Get up. stand up ... A section of the crowd, mostly indie musicians and their fans, gathered for a press conference at Paul’s Place early this week.

The generalisation of “black metal” itself is a lazy exercise of scapegoat labelling, a cruel generalisation of an alleged sub-culture of hedonism and “Satanic” practices, a Loch Ness monster the tabloids created with accusatory, non-researched articles and vague, unsolicited photographs of youths gathering at random concerts and music showcases.

To echo just a few heartfelt conclusions made by observers, it takes little more than common sense and a high school education to see music for what it is. Music is music. If media, authoritative or religious gatekeepers are so fearful of its influence on our young, then perhaps it says much about these parties’ own insecurities.

Perhaps the mainstream tabloids in question feel it within their power to seek out a scapegoat for their own shortcomings, to make up for their own laziness, their own failure to keep up with the times.

It has always been human nature to be afraid of and to demonise something they do not understand. It is natural to feel left in the dark about something one is unfamiliar with, and thus feel a strange liberty to condemn a perceived “lesser” group.

Music in Malaysia has always been kept in check sufficiently to be no more than cultural expression and a healthy outlet for the younger generation. Yet how frequently and persistently it is misunderstood is frightening: A bunch of confused adults is a lot scarier than a bunch of confused youth.

In developed Asian countries like Japan, music is valued and appreciation of music is encouraged by the family institution.

Music is also an important part of the community and it often serves as a lens to the state of a society here now.

Film, music, and literature of independent nature here often serve as an extension of creative traditions from the grassroots and can provide us not only with an insight into young Malaysia but can also share with us the multi-cultural impact of the past and give us a greater understanding of the present.

To anyone overwhelmed in the wake of the events, perhaps it should serve as reassurance and comfort in itself that a genuine love for music and the arts should outlast media demonisation and authoritarian muscle flexing.
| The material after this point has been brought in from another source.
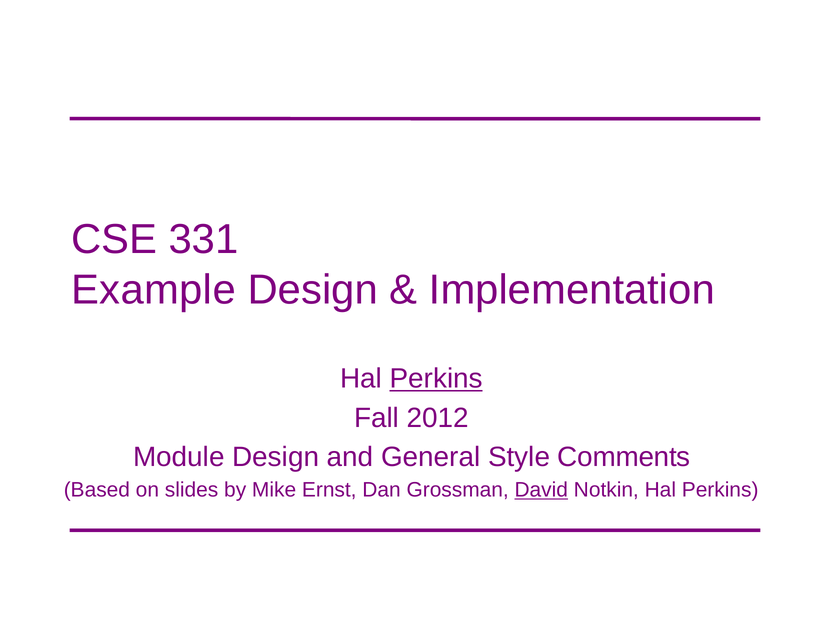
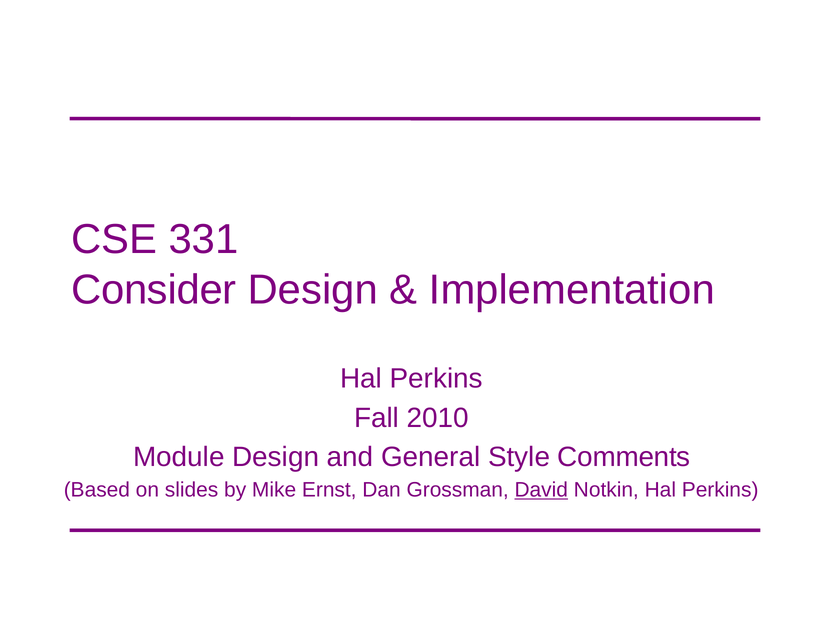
Example: Example -> Consider
Perkins at (436, 379) underline: present -> none
2012: 2012 -> 2010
If there have been complaints that local independent music lack substance, perhaps this is the perfect time for self-improvement – to inject that little bit of satire, critique and message in the music. And if there was never really a reason for young urbanites to really stand up for their rights, perhaps now there is.

The events following the New Year’s Eve raid is a wake-up call for the creative community to band together.

Standing united

The solidarity seen at the emergency press conference the day after the raid is a state aspired by all but in reality, a rare thing. Perhaps a forum designed to create and strengthen ties between musicians, artists, writers, curators, activists, filmmakers, tactical media provocateurs, students, designers, dreamers, architects, critical thinkers and cultural workers – everyone – would do well to ensure that the young and youth culture are not demonised again.

How much longer will young people be made scapegoats? Youth culture here has come so far since the bohsia era to redeem its battered reputation.

From having homegrown alternative rock music at Stadium Merdeka to independent films celebrated abroad and bands being showcased at the KLPac complex, modern young Malaysia is hardly about to shrivel up and be transported through some black hole back to Draconian times just because of a really bad idea by some tabloid “reporters”.

And anyone with a high school education would know that the good idea always wins out over the bad.